BEGIN

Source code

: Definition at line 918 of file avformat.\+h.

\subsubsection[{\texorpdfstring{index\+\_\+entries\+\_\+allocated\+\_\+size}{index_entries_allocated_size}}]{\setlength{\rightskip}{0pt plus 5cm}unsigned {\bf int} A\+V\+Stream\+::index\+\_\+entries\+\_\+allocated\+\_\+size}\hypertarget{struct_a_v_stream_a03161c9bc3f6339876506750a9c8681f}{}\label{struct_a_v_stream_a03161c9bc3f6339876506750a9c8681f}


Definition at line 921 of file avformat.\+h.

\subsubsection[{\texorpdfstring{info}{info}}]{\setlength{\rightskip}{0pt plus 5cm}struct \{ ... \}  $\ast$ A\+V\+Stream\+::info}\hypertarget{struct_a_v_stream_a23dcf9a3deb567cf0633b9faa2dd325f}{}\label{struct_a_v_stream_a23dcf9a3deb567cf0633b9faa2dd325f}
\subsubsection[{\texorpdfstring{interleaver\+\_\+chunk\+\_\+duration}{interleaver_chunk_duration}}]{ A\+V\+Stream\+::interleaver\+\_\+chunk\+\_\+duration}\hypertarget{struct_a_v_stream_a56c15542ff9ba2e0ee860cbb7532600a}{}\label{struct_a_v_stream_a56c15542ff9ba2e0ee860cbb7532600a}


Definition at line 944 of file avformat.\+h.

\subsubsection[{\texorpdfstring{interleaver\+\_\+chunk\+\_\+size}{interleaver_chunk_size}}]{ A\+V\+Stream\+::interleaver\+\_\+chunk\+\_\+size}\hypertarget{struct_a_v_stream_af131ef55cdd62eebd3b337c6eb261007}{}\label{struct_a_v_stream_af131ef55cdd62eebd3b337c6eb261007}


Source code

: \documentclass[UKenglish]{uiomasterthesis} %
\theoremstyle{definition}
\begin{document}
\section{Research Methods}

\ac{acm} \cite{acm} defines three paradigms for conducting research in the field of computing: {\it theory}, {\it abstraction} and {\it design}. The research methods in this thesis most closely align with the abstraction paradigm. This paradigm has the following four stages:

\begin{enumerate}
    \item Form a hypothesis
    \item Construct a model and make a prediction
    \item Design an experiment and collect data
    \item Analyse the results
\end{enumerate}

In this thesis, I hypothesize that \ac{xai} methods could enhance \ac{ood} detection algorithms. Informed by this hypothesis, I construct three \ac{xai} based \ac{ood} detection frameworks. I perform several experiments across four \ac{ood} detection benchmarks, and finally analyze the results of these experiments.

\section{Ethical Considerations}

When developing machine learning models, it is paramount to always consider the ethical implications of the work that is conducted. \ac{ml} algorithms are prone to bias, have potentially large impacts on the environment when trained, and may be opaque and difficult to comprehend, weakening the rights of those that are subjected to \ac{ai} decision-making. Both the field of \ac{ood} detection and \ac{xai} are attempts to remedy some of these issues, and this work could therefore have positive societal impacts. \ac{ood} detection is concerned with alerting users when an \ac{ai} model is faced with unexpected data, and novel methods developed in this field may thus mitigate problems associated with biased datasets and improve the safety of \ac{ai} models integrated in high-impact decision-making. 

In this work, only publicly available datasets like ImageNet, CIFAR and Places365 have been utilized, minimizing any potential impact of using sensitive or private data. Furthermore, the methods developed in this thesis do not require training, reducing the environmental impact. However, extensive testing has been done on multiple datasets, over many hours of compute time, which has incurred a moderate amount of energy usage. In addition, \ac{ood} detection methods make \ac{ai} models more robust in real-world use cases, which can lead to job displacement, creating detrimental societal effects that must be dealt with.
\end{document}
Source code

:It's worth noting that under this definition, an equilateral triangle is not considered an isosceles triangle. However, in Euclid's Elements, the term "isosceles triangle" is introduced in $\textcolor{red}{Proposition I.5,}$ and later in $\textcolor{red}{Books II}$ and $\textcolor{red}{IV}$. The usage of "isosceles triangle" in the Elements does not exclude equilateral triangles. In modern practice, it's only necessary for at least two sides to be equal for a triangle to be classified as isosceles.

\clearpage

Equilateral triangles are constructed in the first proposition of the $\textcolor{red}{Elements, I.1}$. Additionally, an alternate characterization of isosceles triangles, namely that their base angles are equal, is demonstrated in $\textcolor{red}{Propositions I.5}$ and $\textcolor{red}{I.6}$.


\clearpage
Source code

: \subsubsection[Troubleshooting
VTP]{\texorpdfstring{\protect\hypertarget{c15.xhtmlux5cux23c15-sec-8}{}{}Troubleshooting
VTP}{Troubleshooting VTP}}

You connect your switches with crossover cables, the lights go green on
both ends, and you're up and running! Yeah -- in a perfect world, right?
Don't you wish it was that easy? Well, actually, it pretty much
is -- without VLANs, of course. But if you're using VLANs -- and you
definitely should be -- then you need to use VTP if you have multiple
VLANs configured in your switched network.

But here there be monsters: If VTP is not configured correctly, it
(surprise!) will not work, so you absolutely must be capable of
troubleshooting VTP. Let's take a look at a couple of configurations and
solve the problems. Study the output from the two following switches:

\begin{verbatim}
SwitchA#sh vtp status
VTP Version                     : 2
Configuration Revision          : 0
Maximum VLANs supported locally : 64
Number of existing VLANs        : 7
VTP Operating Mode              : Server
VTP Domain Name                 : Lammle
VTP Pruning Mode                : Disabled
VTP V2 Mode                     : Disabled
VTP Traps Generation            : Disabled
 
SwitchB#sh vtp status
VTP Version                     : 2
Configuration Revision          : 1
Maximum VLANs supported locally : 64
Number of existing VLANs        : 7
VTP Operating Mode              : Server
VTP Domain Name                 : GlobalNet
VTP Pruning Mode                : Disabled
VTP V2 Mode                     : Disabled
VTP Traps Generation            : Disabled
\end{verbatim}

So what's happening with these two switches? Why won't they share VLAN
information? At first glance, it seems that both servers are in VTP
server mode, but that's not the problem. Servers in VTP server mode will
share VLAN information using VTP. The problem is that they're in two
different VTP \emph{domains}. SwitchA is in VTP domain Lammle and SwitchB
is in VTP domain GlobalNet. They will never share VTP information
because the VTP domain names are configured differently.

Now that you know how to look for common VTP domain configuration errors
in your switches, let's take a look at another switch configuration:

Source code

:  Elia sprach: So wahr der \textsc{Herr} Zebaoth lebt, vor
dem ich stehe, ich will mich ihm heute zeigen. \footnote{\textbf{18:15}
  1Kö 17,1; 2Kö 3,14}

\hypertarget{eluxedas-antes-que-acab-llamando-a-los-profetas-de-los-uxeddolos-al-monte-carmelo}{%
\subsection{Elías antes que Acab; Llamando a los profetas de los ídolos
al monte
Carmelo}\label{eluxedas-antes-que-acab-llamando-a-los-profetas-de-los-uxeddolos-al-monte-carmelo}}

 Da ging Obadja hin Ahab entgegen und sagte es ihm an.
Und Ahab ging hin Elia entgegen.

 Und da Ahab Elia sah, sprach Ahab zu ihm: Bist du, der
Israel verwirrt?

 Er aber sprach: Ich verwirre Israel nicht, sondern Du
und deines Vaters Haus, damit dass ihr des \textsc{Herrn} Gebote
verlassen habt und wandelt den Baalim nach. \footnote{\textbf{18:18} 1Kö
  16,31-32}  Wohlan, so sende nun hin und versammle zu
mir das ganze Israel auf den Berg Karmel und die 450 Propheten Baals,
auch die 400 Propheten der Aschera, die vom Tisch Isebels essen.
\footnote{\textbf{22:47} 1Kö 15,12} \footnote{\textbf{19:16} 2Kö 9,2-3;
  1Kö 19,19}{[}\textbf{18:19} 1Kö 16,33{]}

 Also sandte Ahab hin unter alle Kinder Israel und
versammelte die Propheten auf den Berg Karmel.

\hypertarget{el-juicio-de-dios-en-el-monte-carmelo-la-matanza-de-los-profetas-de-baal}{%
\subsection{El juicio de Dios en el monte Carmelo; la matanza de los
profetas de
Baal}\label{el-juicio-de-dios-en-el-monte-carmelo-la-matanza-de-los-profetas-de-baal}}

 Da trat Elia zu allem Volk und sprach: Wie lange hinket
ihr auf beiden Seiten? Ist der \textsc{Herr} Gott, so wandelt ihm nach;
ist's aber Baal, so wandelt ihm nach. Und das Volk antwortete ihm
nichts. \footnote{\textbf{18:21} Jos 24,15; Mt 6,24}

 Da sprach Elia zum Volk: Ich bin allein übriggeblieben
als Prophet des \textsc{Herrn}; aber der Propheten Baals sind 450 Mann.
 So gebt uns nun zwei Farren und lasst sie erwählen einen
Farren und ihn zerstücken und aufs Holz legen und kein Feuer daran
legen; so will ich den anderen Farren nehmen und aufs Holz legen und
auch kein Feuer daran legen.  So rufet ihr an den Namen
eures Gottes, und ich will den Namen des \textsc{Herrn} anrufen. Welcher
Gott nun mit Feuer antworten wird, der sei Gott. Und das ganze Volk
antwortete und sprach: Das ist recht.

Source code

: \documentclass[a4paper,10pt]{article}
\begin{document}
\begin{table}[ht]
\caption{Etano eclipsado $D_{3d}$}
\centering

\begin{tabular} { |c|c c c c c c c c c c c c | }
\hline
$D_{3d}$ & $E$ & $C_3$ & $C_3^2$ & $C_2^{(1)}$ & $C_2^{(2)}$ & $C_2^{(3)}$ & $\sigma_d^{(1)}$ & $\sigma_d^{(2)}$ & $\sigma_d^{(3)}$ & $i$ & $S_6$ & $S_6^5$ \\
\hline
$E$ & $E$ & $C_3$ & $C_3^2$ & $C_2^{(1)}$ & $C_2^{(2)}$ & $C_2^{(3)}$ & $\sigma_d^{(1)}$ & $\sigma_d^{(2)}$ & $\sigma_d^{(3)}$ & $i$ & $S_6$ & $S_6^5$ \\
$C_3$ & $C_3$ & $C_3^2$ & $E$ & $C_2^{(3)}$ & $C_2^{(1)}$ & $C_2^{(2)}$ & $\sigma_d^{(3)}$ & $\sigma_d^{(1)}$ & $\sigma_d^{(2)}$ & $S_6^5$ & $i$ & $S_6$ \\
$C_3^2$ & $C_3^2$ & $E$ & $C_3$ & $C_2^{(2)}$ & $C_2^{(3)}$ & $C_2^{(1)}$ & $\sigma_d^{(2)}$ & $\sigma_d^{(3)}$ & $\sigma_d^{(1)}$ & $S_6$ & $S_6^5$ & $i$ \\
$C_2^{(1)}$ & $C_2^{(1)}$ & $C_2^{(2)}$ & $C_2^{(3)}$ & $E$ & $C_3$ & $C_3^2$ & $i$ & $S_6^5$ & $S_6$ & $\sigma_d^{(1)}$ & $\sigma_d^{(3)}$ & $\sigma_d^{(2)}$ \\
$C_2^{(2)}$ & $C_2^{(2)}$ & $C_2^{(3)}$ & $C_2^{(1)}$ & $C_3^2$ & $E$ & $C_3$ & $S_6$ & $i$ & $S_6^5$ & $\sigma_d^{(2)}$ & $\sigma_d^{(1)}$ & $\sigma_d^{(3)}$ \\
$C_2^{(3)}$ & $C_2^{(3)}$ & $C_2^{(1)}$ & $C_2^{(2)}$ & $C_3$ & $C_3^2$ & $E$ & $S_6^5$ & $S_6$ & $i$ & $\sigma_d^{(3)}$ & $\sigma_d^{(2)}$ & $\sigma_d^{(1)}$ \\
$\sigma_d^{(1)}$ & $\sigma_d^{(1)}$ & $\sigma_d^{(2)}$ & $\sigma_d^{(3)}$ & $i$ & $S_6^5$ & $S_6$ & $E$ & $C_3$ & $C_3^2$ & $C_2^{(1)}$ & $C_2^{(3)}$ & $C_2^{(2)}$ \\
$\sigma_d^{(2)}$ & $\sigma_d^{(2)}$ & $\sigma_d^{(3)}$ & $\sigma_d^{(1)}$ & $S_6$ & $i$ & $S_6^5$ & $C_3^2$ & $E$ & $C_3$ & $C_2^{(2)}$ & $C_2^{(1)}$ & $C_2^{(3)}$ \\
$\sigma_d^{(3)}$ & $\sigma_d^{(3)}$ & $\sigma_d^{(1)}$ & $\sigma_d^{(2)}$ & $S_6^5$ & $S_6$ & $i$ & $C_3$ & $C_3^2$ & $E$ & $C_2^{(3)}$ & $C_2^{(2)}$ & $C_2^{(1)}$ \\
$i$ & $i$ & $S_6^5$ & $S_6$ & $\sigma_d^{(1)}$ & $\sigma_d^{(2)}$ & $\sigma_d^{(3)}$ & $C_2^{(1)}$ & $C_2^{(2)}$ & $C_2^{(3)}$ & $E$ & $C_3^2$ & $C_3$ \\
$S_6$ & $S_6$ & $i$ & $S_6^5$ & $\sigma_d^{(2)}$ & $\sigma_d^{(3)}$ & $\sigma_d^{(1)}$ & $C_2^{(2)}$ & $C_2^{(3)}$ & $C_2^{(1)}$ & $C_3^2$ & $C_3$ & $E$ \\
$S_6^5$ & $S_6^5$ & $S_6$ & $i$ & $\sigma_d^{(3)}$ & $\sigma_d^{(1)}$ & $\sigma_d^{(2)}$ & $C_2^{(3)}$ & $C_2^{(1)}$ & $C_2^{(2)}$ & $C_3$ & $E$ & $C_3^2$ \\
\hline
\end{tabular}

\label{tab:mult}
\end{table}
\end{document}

END

*WORK ITEM:*
Repeat word for word the lines above that run from the line containing "So what's happening" through the line containing "Lammle and SwitchB", both ends included, and nothing else.

*SOLVED PROBLEM:*
So what's happening with these two switches? Why won't they share VLAN
information? At first glance, it seems that both servers are in VTP
server mode, but that's not the problem. Servers in VTP server mode will
share VLAN information using VTP. The problem is that they're in two
different VTP \emph{domains}. SwitchA is in VTP domain Lammle and SwitchB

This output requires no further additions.